▶ **Records from a collection**
--------------------------------

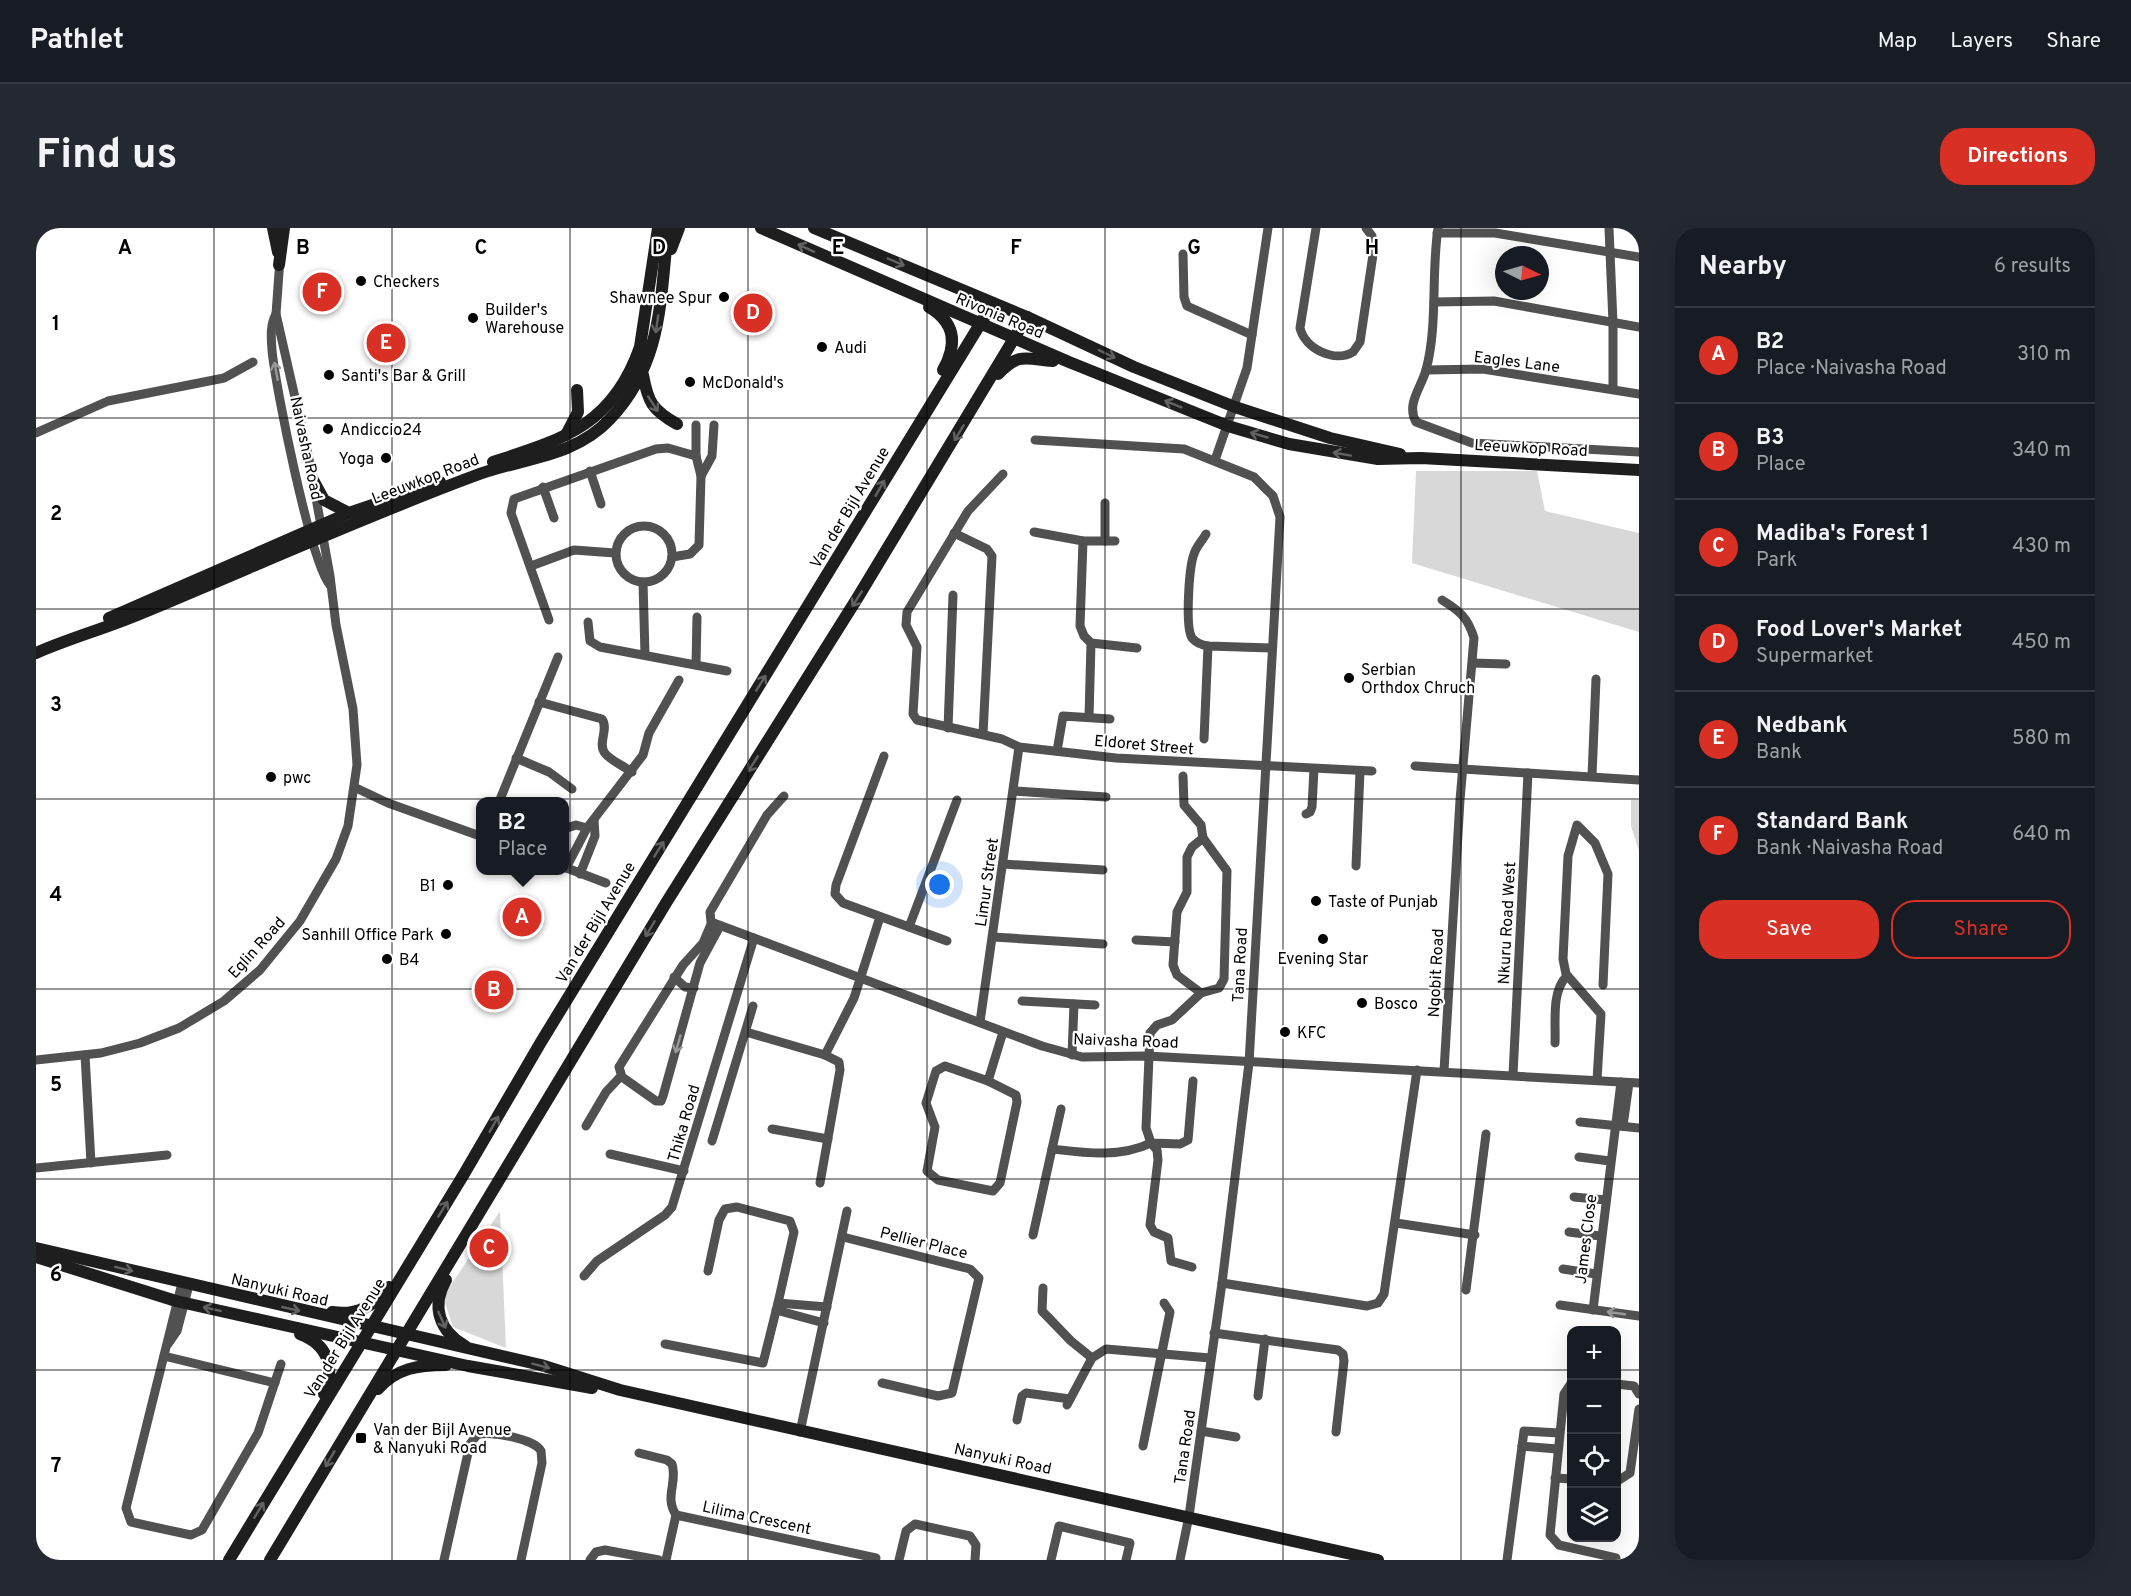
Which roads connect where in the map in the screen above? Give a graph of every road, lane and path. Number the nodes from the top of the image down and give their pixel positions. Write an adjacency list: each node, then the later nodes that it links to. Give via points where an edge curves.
1 (273, 228): 19 (main road)
2 (279, 228): 19 (street, Naivasha Road)
3 (284, 228): 19 (main road)
4 (668, 228): 20 (main road, Leeuwkop Road)
5 (679, 228): 20 (main road)
6 (748, 228): 15 (main road)
7 (761, 228): 15 (main road, Rivonia Road)
8 (814, 228): 23 (main road, Rivonia Road, one-way to 23)
9 (1269, 228): 29 (street)
10 (1316, 228): 11 (street, via 1300,328 1312,347 1338,356 1353,352 1360,342 1374,248)
11 (1366, 228)
12 (1609, 228): 16 (street)
13 (1437, 230): 16 (street, via 1495,233); 22 (street)
14 (656, 231): 45 (main road, Leeuwkop Road, via 644,332 634,364 600,413)
15 (785, 238): 21 (main road, Rivonia Road, one-way to 15)
16 (1610, 252): 18 (street); 26 (street)
17 (1183, 254): 29 (street, via 1185,302 1192,309)
18 (1639, 257)
19 (279, 263): 24 (street, Naivasha Road)
20 (663, 271): 34 (main road, Leeuwkop Road, one-way to 34, via 652,351)
21 (897, 289): 27 (main road, Rivonia Road); 46 (main road, via 941,315 951,328 954,342 951,357)
22 (1434, 302): 26 (street, via 1494,300); 33 (street)
23 (993, 303): 25 (main road, Rivonia Road); 27 (main road, Van der Bijl Avenue)
24 (276, 314): 56 (street, Naivasha Road); 63 (street, Naivasha Road, one-way to 24, via 272,351)
25 (1027, 317): 30 (main road); 39 (main road, Rivonia Road, one-way to 39, via 1134,367)
26 (1613, 323): 28 (street); 36 (street)
27 (982, 324): 30 (main road, Rivonia Road); 46 (main road, Van der Bijl Avenue)
28 (1639, 327)
29 (1252, 335): 39 (street)
30 (1014, 338): 32 (main road, Rivonia Road); 35 (main road)
31 (253, 362): 44 (street, via 224,378 108,401)
32 (1069, 362): 35 (main road, via 1018,359); 43 (main road, Rivonia Road, one-way to 32)
33 (1426, 370): 36 (street, Eagles Lane, via 1484,369); 48 (street, via 1412,412 1416,422 1439,432 1472,442)
34 (643, 375): 40 (main road, one-way to 40, via 651,404); 63 (main road, Leeuwkop Road, via 609,421 569,448 473,476)
35 (990, 383): 186 (main road, one-way to 186, via 666,903)
36 (1613, 389): 38 (street, Eagles Lane)
37 (577, 390): 45 (main road, via 578,412)
38 (1639, 394)
39 (1235, 407): 43 (street); 50 (main road, Leeuwkop Road, via 1330,438)
40 (676, 424)
41 (696, 425): 49 (street)
42 (714, 425): 55 (street, via 712,456)
43 (1228, 426): 50 (main road, Leeuwkop Road, one-way to 43, via 1353,456 1289,444); 51 (street)
44 (36, 433)
45 (564, 438): 60 (main road, Leeuwkop Road)
46 (909, 438): 196 (main road, Van der Bijl Avenue, one-way to 46)
47 (1035, 440): 51 (street, via 1171,446)
48 (1639, 452)
49 (696, 456): 53 (street, via 656,449); 55 (street)
50 (1421, 458): 52 (main road, Leeuwkop Road)
51 (1215, 460): 79 (street, Tana Road, via 1254,477 1267,488 1278,507 1280,530)
52 (1639, 470)
53 (590, 471): 57 (street); 59 (street)
54 (1003, 474): 64 (street, via 968,511)
55 (701, 476): 68 (street, via 699,545 690,554)
56 (312, 478): 60 (main road, via 324,500); 63 (street, Naivasha Road)
57 (543, 487): 61 (street); 69 (street, via 514,499 510,508)
58 (1106, 503): 66 (street, via 1110,541)
59 (601, 504)
60 (349, 513): 63 (main road, Leeuwkop Road)
61 (554, 518)
62 (1034, 532): 66 (street)
63 (316, 533): 80 (main road, Leeuwkop Road, via 142,613); 111 (street, Naivasha Road, via 330,585 353,709 357,741)
64 (954, 533): 92 (street, Eldoret Street, via 911,603 906,619 917,647 914,717); 93 (street, via 987,549 992,556)
65 (1206, 534): 77 (street, via 1193,555 1188,623 1193,640)
66 (1083, 541): 76 (street, via 1080,626)
67 (615, 553): 68 (street, via 621,536 645,525 662,532); 69 (street, via 574,550); 70 (street, via 623,574)
68 (672, 556): 70 (street, via 666,572)
69 (531, 566): 74 (street)
70 (643, 582): 81 (street)
71 (953, 595): 92 (street)
72 (1442, 600): 83 (street, Ngobit Road, via 1461,611 1469,622 1474,638)
73 (697, 617): 85 (street)
74 (549, 620)
75 (588, 622): 81 (street, via 592,643)
76 (1091, 643): 78 (street); 90 (street)
77 (1208, 646): 79 (street); 94 (street)
78 (1137, 648)
79 (1271, 648): 100 (street, Tana Road)
80 (36, 653)
81 (645, 655): 85 (street)
82 (558, 657): 89 (street)
83 (1473, 663): 84 (street); 101 (street, Ngobit Road)
84 (1506, 664)
85 (696, 665): 86 (street)
86 (727, 671)
87 (1596, 679): 108 (street)
88 (679, 680): 105 (street)
89 (539, 702): 98 (street); 105 (street, via 603,719 604,753)
90 (1089, 717): 91 (street); 96 (street, via 1062,716)
91 (1110, 719)
92 (948, 728): 93 (street, Eldoret Street)
93 (983, 734): 95 (street, Eldoret Street)
94 (1204, 739)
95 (1019, 747): 96 (street, Eldoret Street); 112 (street, Limur Street)
96 (1057, 751): 100 (street, Eldoret Street, via 1149,762)
97 (884, 756): 130 (street, via 835,890 843,903)
98 (516, 758): 110 (street, via 549,772); 114 (street)
99 (1415, 766): 101 (street)
100 (1267, 767): 102 (street, Eldoret Street); 158 (street, Tana Road)
101 (1463, 768): 106 (street); 160 (street, Ngobit Road)
102 (1314, 769): 103 (street, Eldoret Street); 117 (street, via 1312,807)
103 (1360, 771): 104 (street, Eldoret Street); 125 (street)
104 (1372, 771)
105 (632, 772): 118 (street)
106 (1528, 773): 108 (street); 161 (street, Nkuru Road West)
107 (1183, 776): 122 (street, via 1184,806 1201,825)
108 (1592, 776): 109 (street)
109 (1639, 780)
110 (572, 789)
111 (355, 790): 121 (street); 153 (street, Eglin Road, via 342,843 318,894 260,969 224,1001 179,1028 120,1049)
112 (1014, 791): 115 (street); 124 (street, Limur Street)
113 (784, 796): 131 (street, via 766,815 710,912 709,919)
114 (501, 797)
115 (1106, 797)
116 (957, 800): 132 (street)
117 (1305, 814)
118 (594, 820): 120 (street); 128 (street, via 595,836)
119 (569, 827): 120 (street)
120 (587, 828): 123 (street)
121 (476, 835)
122 (1203, 838): 137 (street, via 1187,857 1187,892 1177,912); 144 (street, via 1224,864 1228,876 1224,979 1219,988)
123 (569, 861)
124 (1003, 864): 127 (street); 133 (street, Limur Street)
125 (1356, 866)
126 (569, 869): 128 (street)
127 (1103, 870)
128 (579, 873): 129 (street)
129 (606, 883)
130 (880, 917): 132 (street); 141 (street)
131 (716, 924): 134 (street, Naivasha Road); 140 (street); 143 (street, via 714,941 702,955)
132 (909, 927): 136 (street)
133 (993, 937): 138 (street); 149 (street, Limur Street)
134 (754, 938): 141 (street, Naivasha Road); 184 (street, Thika Road)
135 (1136, 940): 137 (street)
136 (947, 941)
137 (1175, 942): 144 (street, via 1175,973)
138 (1103, 944)
139 (1567, 976): 142 (street, via 1563,959 1567,865 1577,825 1595,843 1608,874); 152 (street, via 1558,995); 163 (street, via 1601,1014)
140 (674, 977): 143 (street, via 685,987); 162 (street, via 619,1067)
141 (861, 977): 149 (street, Naivasha Road); 154 (street)
142 (1603, 985)
143 (694, 988): 162 (street, one-way to 162, via 661,1101)
144 (1201, 993): 156 (street, via 1172,1020 1155,1026 1150,1033)
145 (1022, 1001): 146 (street)
146 (1074, 1004): 147 (street); 155 (street)
147 (1095, 1005)
148 (753, 1006): 150 (street)
149 (980, 1022): 151 (street, Naivasha Road)
150 (746, 1032): 154 (street); 175 (street)
151 (1003, 1032): 155 (street, Naivasha Road); 164 (street)
152 (1555, 1043)
153 (86, 1055): 157 (street, Eglin Road); 182 (street)
154 (825, 1055): 174 (street, via 839,1062 840,1070)
155 (1072, 1055): 156 (street, Naivasha Road)
156 (1148, 1056): 158 (street, Naivasha Road); 176 (street, via 1146,1128)
157 (36, 1060)
158 (1249, 1063): 159 (street, Naivasha Road); 203 (street, Tana Road)
159 (1417, 1070): 160 (street, Naivasha Road); 190 (street)
160 (1444, 1071): 161 (street, Naivasha Road)
161 (1514, 1075): 163 (street, Naivasha Road)
162 (621, 1076): 169 (street, via 606,1092)
163 (1597, 1080): 166 (street, Naivasha Road)
164 (988, 1081): 164 (street, via 945,1066 936,1071 926,1105 934,1124 927,1171 934,1179 988,1191 998,1187 1017,1098 1013,1090)
165 (1193, 1081): 176 (street, via 1188,1140)
166 (1630, 1083): 170 (street, James Close)
167 (1061, 1109): 177 (street)
168 (1580, 1122): 170 (street)
169 (586, 1126)
170 (1619, 1126): 171 (street); 181 (street, James Close)
171 (1639, 1128)
172 (772, 1129): 174 (street)
173 (1486, 1134): 193 (street)
174 (828, 1139): 185 (street)
175 (712, 1142)
176 (1151, 1143): 177 (street, via 1130,1152 1104,1154); 198 (street, via 1158,1160 1150,1225 1154,1232 1168,1238 1171,1261)
177 (1052, 1149): 192 (street)
178 (610, 1154): 184 (street)
179 (167, 1155): 182 (street)
180 (1579, 1157): 181 (street)
181 (1610, 1161): 188 (street, James Close)
182 (91, 1163): 183 (street)
183 (36, 1168)
184 (684, 1171): 202 (street, Thika Road, via 668,1212 597,1261)
185 (820, 1183)
186 (492, 1192): 219 (main road); 224 (main road, one-way to 224, via 441,1288 437,1303 448,1332 460,1343)
187 (1574, 1197): 188 (street)
188 (1605, 1200): 194 (street, James Close)
189 (847, 1211): 195 (street)
190 (1396, 1223): 193 (street); 203 (street, via 1384,1294 1378,1303 1367,1306)
191 (1569, 1232): 194 (street)
192 (1032, 1235)
193 (1475, 1235): 206 (street)
194 (1600, 1236): 201 (street, James Close)
195 (843, 1237): 211 (street); 232 (street, Pellier Place, via 970,1269 978,1275 954,1389 949,1396)
196 (421, 1243): 213 (main road, via 370,1306 350,1313 322,1311); 217 (main road, Van der Bijl Avenue)
197 (38, 1250): 204 (main road, Nanyuki Road, one-way to 204); 207 (main road, Nanyuki Road)
198 (1191, 1266)
199 (1563, 1269): 201 (street)
200 (708, 1271): 210 (street, via 718,1220 725,1209 737,1207 790,1221 793,1237)
201 (1596, 1274): 212 (street, James Close)
202 (584, 1276)
203 (1222, 1283): 218 (street, Tana Road)
204 (185, 1284): 207 (street); 213 (main road, Nanyuki Road, one-way to 213)
205 (1043, 1288): 227 (street, via 1042,1311)
206 (1466, 1290)
207 (180, 1302): 215 (main road, Nanyuki Road, one-way to 207); 226 (street, via 177,1332)
208 (1164, 1303): 225 (street, via 1170,1312)
209 (1560, 1305): 212 (street)
210 (777, 1307): 211 (street); 216 (street); 222 (street, via 763,1363)
211 (827, 1307): 216 (street)
212 (1593, 1310): 214 (street, one-way to 212)
213 (317, 1315): 217 (main road, Nanyuki Road)
214 (1639, 1316)
215 (269, 1323): 221 (main road, Nanyuki Road); 246 (main road, via 315,1341 329,1362 327,1385)
216 (824, 1323): 242 (street)
217 (371, 1327): 219 (main road, Nanyuki Road); 221 (main road, Van der Bijl Avenue)
218 (1214, 1333): 220 (street); 228 (street, Tana Road)
219 (404, 1335): 223 (main road); 224 (main road, Nanyuki Road)
220 (1265, 1339): 237 (street); 243 (street, via 1331,1347 1343,1354)
221 (362, 1342): 223 (main road, Nanyuki Road); 246 (main road, Van der Bijl Avenue)
222 (665, 1344)
223 (396, 1349): 230 (main road, Nanyuki Road); 239 (main road)
224 (484, 1353): 234 (main road, Nanyuki Road, one-way to 234, via 542,1365)
225 (1160, 1353): 227 (street, via 1106,1349); 228 (street); 247 (street)
226 (164, 1356): 231 (street); 231 (street, via 126,1508 128,1518 137,1523 191,1535 202,1530 258,1433)
227 (1092, 1358): 240 (street, via 1069,1402 1026,1393)
228 (1210, 1358): 241 (street, Tana Road)
229 (281, 1364): 231 (street)
230 (468, 1366): 234 (main road, Nanyuki Road); 239 (main road, via 423,1365 399,1372 382,1385)
231 (274, 1383)
232 (882, 1383)
233 (1621, 1384): 236 (street, via 1634,1386)
234 (620, 1390): 242 (main road, Nanyuki Road)
235 (1567, 1390): 244 (street)
236 (1639, 1394)
237 (1258, 1396)
238 (1639, 1409): 253 (street, via 1630,1473)
239 (355, 1417): 259 (main road, one-way to 259)
240 (1017, 1420)
241 (1201, 1431): 245 (street); 255 (street, Tana Road)
242 (800, 1432): 255 (main road, Nanyuki Road)
243 (1336, 1432)
244 (1559, 1433): 248 (street, via 1524,1431); 249 (street)
245 (1236, 1437)
246 (300, 1440): 258 (main road, Van der Bijl Avenue, one-way to 246)
247 (1143, 1446)
248 (1522, 1446): 249 (street); 271 (street)
249 (1557, 1449): 251 (street)
250 (639, 1453): 254 (street, via 672,1464 669,1498)
251 (1555, 1478): 252 (street); 257 (street, via 1550,1531 1553,1541)
252 (1567, 1479)
253 (1621, 1479)
254 (676, 1515): 256 (street, Lilima Crescent); 264 (street)
255 (1189, 1516): 269 (street, Tana Road); 270 (main road, Nanyuki Road)
256 (876, 1558)
257 (1616, 1558)
258 (229, 1560)
259 (270, 1560)
260 (444, 1560): 261 (street, via 470,1444 477,1434 487,1432 530,1442 541,1451 542,1463)
261 (521, 1560)
262 (590, 1560): 263 (street, via 596,1552 605,1550)
263 (659, 1560)
264 (666, 1560)
265 (899, 1560): 266 (street, via 906,1532 915,1524 970,1536 976,1545)
266 (975, 1560)
267 (1051, 1560): 268 (street, via 1059,1526 1130,1544)
268 (1126, 1560)
269 (1180, 1560)
270 (1378, 1560)
271 (1507, 1560)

--------------------------------

▶ **How to complete this task**
Across the entries above, how many lines include the word "Avenue"? Give only the number.

▶ **Solution below**
7